=== Begin Enclosure ===

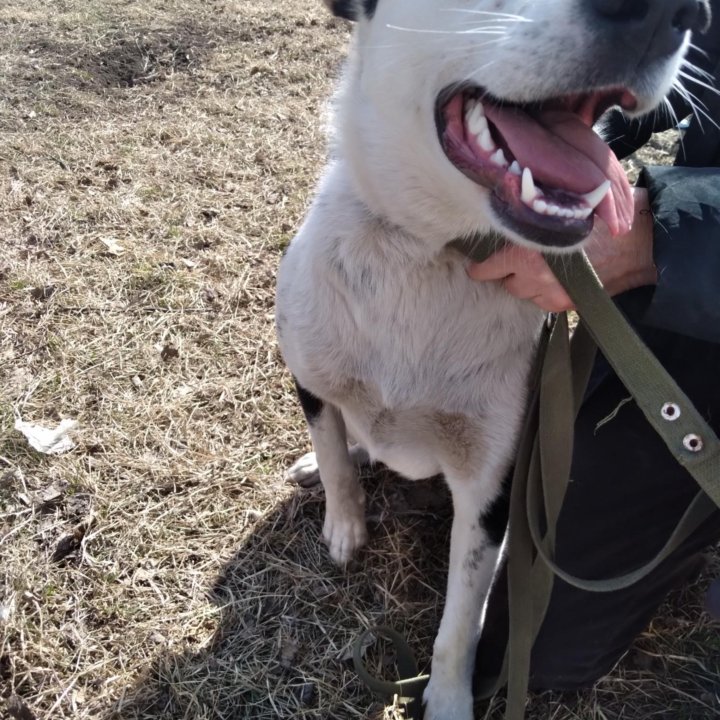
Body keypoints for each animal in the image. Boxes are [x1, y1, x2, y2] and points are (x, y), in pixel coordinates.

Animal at [272, 2, 704, 716]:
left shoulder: (490, 488)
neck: (428, 253)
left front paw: (448, 700)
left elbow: (459, 625)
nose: (678, 12)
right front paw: (344, 523)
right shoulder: (308, 373)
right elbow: (332, 451)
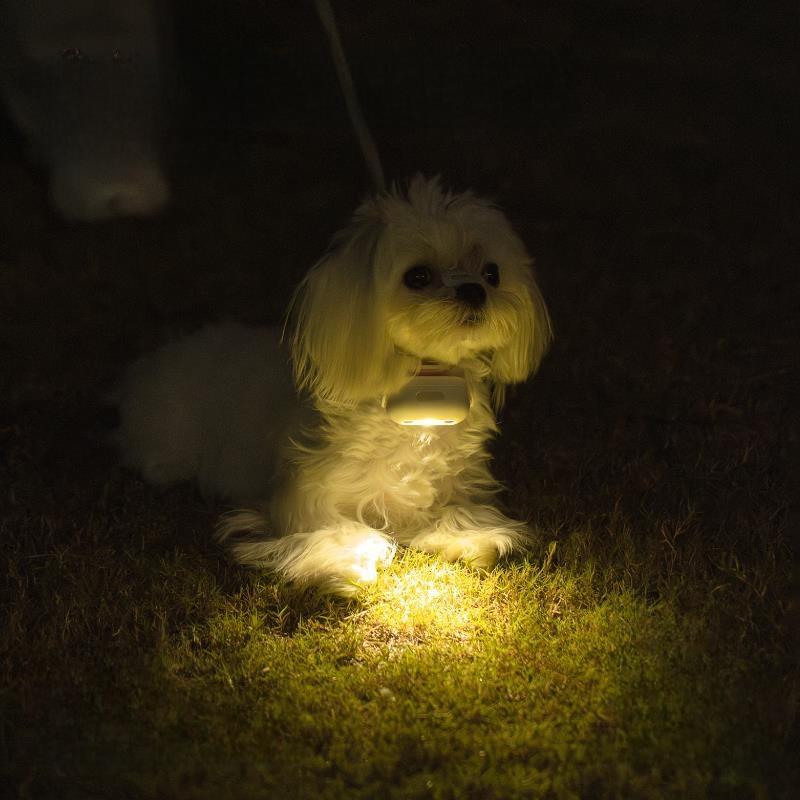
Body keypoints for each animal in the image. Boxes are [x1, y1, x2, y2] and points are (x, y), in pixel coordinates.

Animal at [115, 178, 552, 596]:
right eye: (418, 276)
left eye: (493, 273)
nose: (474, 290)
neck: (418, 406)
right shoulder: (305, 495)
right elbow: (334, 528)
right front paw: (350, 562)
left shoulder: (454, 484)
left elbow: (454, 511)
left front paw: (472, 537)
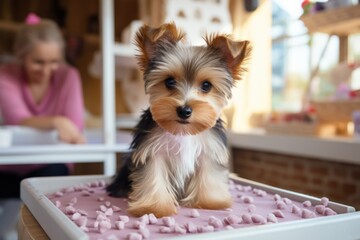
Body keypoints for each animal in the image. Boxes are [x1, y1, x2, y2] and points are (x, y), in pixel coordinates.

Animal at [107, 22, 250, 218]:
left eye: (206, 85)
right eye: (169, 82)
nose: (184, 110)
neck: (183, 132)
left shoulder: (209, 150)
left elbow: (209, 173)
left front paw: (210, 201)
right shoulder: (151, 150)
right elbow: (153, 175)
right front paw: (153, 207)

=== End Enclosure ===

What this task involves:
Retype the records above line for line and exactly, omitting their pictures.

Expected answer:
Body keypoints for each animal in the image. Boxes are [x1, y1, x2, y2] and points are (x, y), in pixel coordinates.

Animal at [272, 2, 704, 716]:
left shoulder: (490, 488)
neck: (428, 253)
left front paw: (448, 700)
left elbow: (459, 625)
nose: (678, 12)
right front paw: (344, 523)
right shoulder: (308, 373)
right elbow: (332, 451)
Body keypoints for each animal in the image. Boxes are [x1, y1, x2, y2] and points are (x, y), in pixel coordinates.

Animal at [115, 178, 552, 596]:
right eye: (418, 276)
left eye: (493, 273)
nose: (474, 290)
neck: (418, 406)
right shoulder: (305, 495)
right elbow: (334, 528)
right front paw: (350, 562)
left shoulder: (454, 484)
left elbow: (454, 511)
left front paw: (472, 537)
Body keypoints for each animal in the image. Boxes are [x1, y1, x2, y2] and points are (x, y), in pixel coordinates.

Animal at [107, 22, 250, 218]:
left eye: (206, 85)
right eye: (169, 82)
nose: (184, 110)
neck: (183, 132)
left shoulder: (209, 150)
left elbow: (209, 173)
left front paw: (210, 201)
right shoulder: (151, 150)
right elbow: (153, 175)
right front paw: (153, 207)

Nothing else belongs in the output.